Salim menjelaskan, perjuangan memperpanjang Dana Otsus Aceh bukan sekadar wacana. Menurutnya, Partai Golkar telah melakukan berbagai upaya, termasuk menggelar tiga kali forum group discussion (FGD) melalui Fraksi Partai Golkar sebagai bagian dari pembahasan perubahan UUPA.
“Selama ini kami sudah berusaha memberikan berbagai masukan terkait perubahan Undang-Undang Pemerintahan Aceh. Kami sudah melaksanakan FGD melalui Fraksi Golkar sebanyak tiga kali untuk mendukung Dana Otsus Aceh.
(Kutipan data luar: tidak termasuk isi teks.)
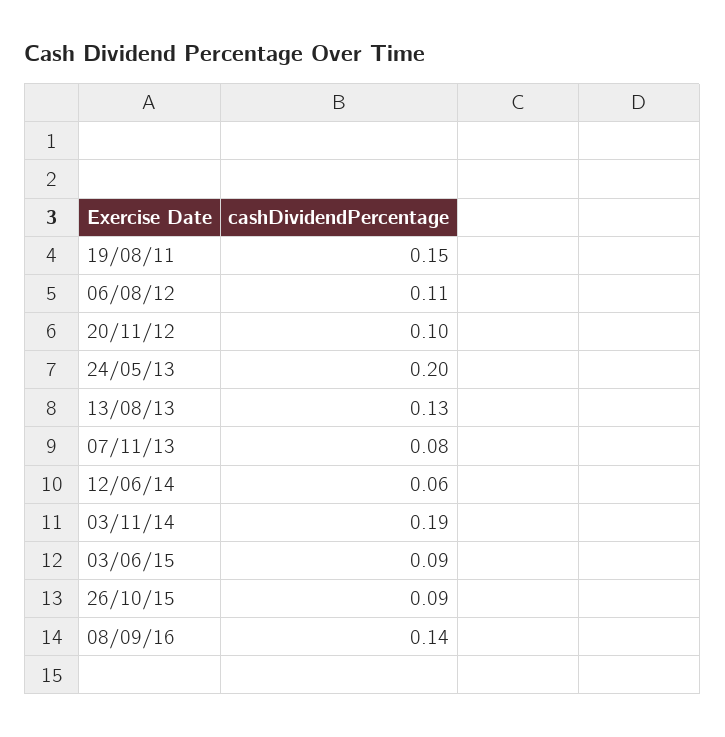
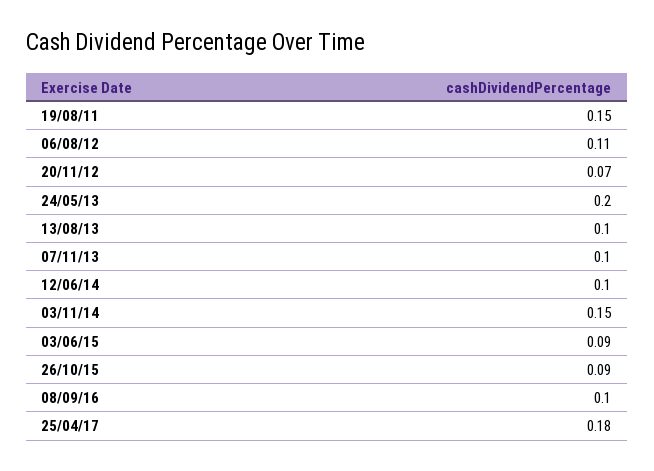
20/11/12: 0.1 -> 0.07
13/08/13: 0.13 -> 0.1
07/11/13: 0.08 -> 0.1
12/06/14: 0.06 -> 0.1
03/11/14: 0.19 -> 0.15
08/09/16: 0.14 -> 0.1
25/04/17: none -> 0.18

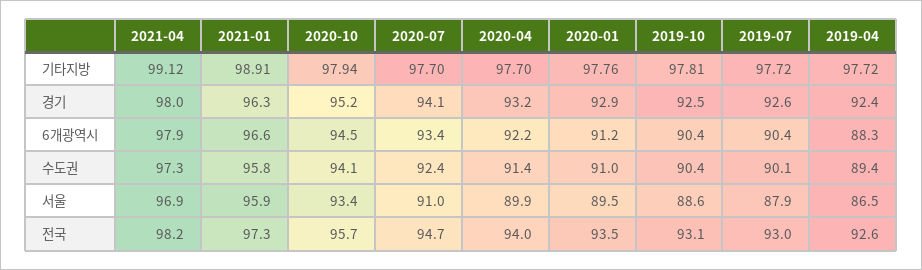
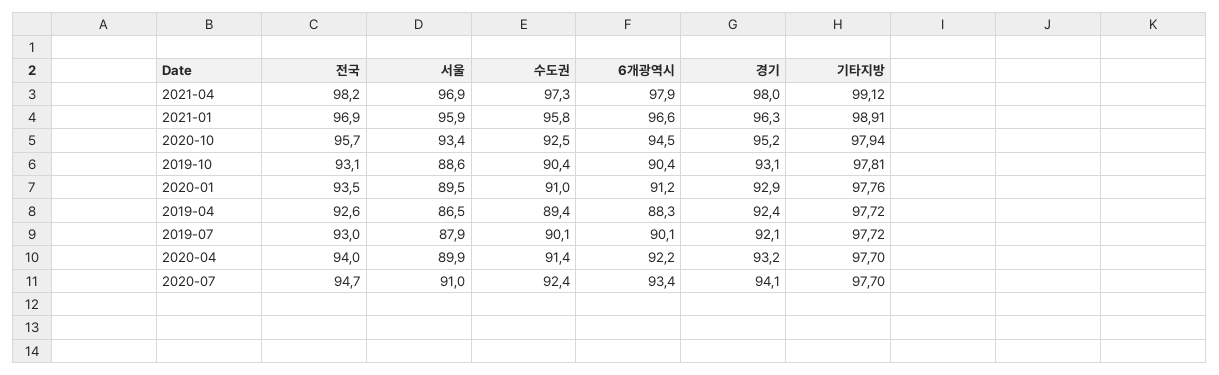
2019-10, 경기: 92.5 -> 93.1
2019-07, 경기: 92.6 -> 92.1
2019-07, 6개광역시: 90.4 -> 90.1
2020-10, 수도권: 94.1 -> 92.5
2021-01, 전국: 97.3 -> 96.9

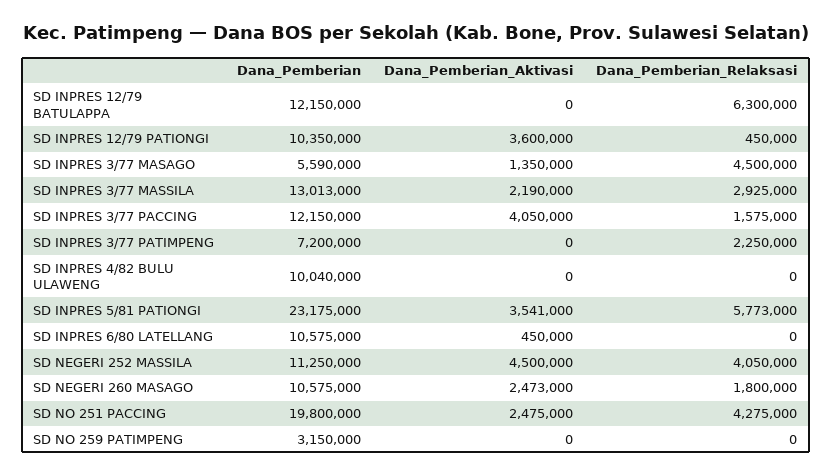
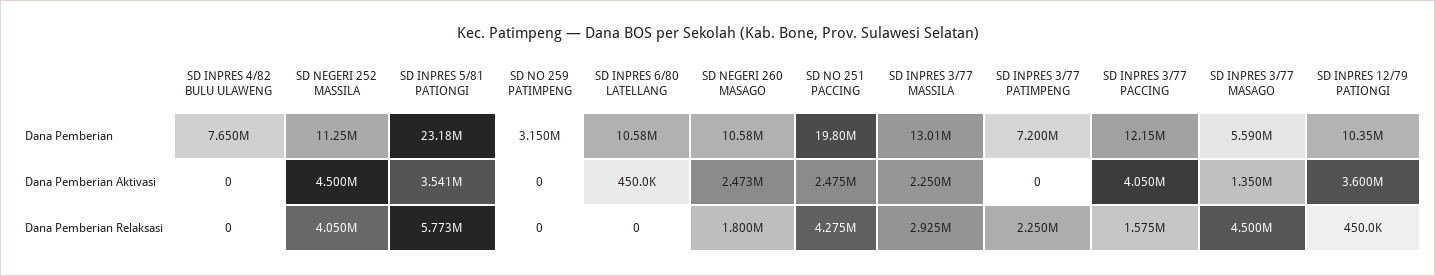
Dana_Pemberian, SD INPRES 12/79 BATULAPPA: 12150000 -> none
Dana_Pemberian_Aktivasi, SD INPRES 12/79 BATULAPPA: 0 -> none
Dana_Pemberian_Relaksasi, SD INPRES 12/79 BATULAPPA: 6300000 -> none
Dana_Pemberian_Aktivasi, SD INPRES 3/77 MASSILA: 2190000 -> 2250000
Dana_Pemberian, SD INPRES 4/82 BULU ULAWENG: 10040000 -> 7650000

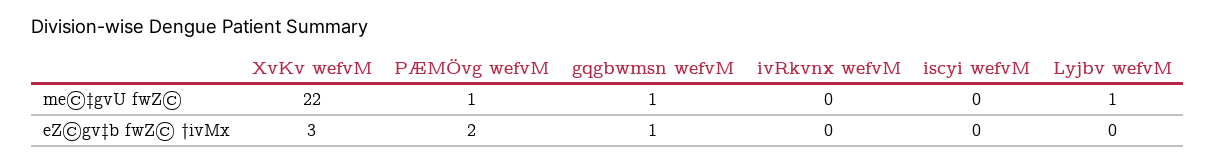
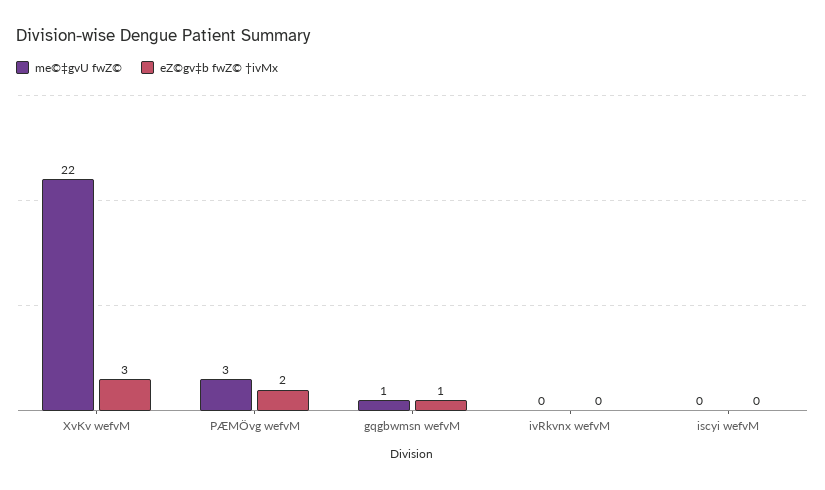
me©‡gvU fwZ©, PÆMÖvg wefvM: 1 -> 3
me©‡gvU fwZ©, Lyjbv wefvM: 1 -> none
eZ©gv‡b fwZ© †ivMx, Lyjbv wefvM: 0 -> none

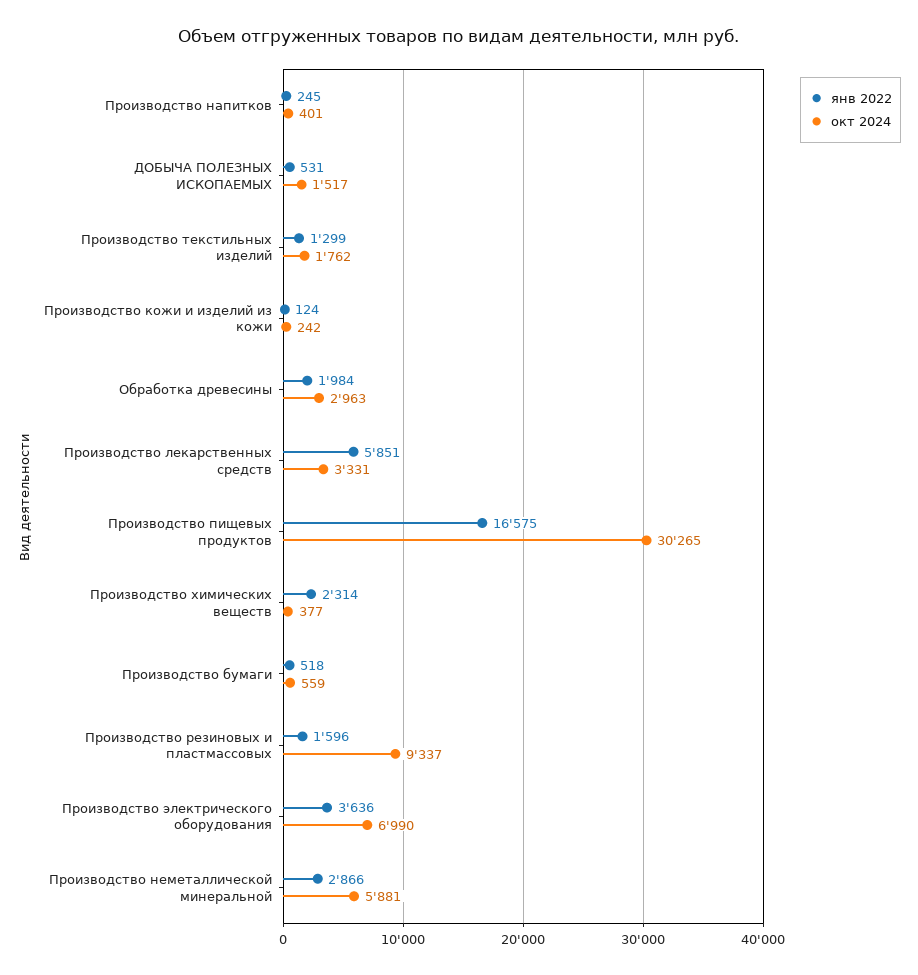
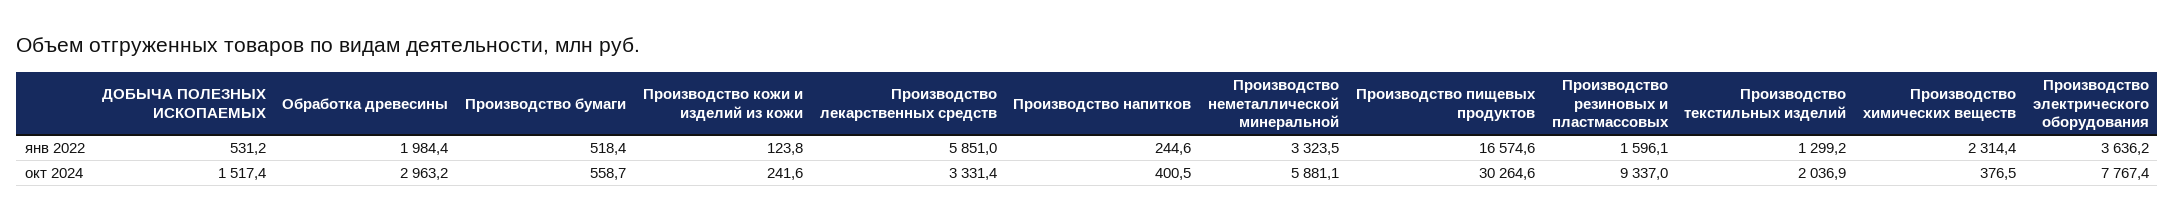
окт 2024, Производство текстильных изделий: 1762 -> 2036.9
окт 2024, Производство электрического оборудования: 6990 -> 7767.4
янв 2022, Производство неметаллической минеральной: 2866 -> 3323.5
Insya Allah pada 2027 perjuangan ini akan berhasil,” ujarnya.
Ia juga menyebut optimisme tersebut diperkuat oleh peran Wakil Ketua Umum Partai Golkar, Ahmad Doli Kurnia, yang saat ini memimpin tim perumus perubahan UUPA di DPR RI.
Menurut Salim, Ahmad Doli secara konsisten mengawal aspirasi masyarakat Aceh, termasuk usulan agar alokasi Dana Otsus tetap sebesar 2,5 persen.
Lebih lanjut, Salim menilai keberlanjutan Dana Otsus sangat penting mengingat Aceh masih menghadapi berbagai tantangan pembangunan, termasuk pemulihan pascabencana banjir besar yang melanda sejumlah wilayah pada akhir November 2025.
Karena itu, ia menegaskan seluruh kader Partai Golkar memiliki tanggung jawab untuk memperjuangkan kepentingan masyarakat Aceh di tingkat nasional.
“Saya kira ini kewajiban kader Golkar, kewajiban Ketua Golkar Aceh, dan seluruh pengurus untuk memperjuangkan hajat hidup masyarakat Aceh. Aceh adalah daerah yang kaya dengan potensi yang besar. Insyaallah Golkar Aceh akan terus memperjuangkan apa yang diinginkan demi kesejahteraan rakyat Aceh,” kata Salim.
Bahlil Lahadalia dijadwalkan melantik kepengurusan baru DPD I Partai Golkar Aceh pada 11 Juli 2026. Selain menghadiri pelantikan, Golkar Aceh akan memanfaatkan pertemuan tersebut untuk menyampaikan sejumlah agenda strategis daerah, termasuk usulan keberlanjutan Dana Otsus Aceh sebesar 2,5 persen mulai 2027 melalui perubahan UUPA.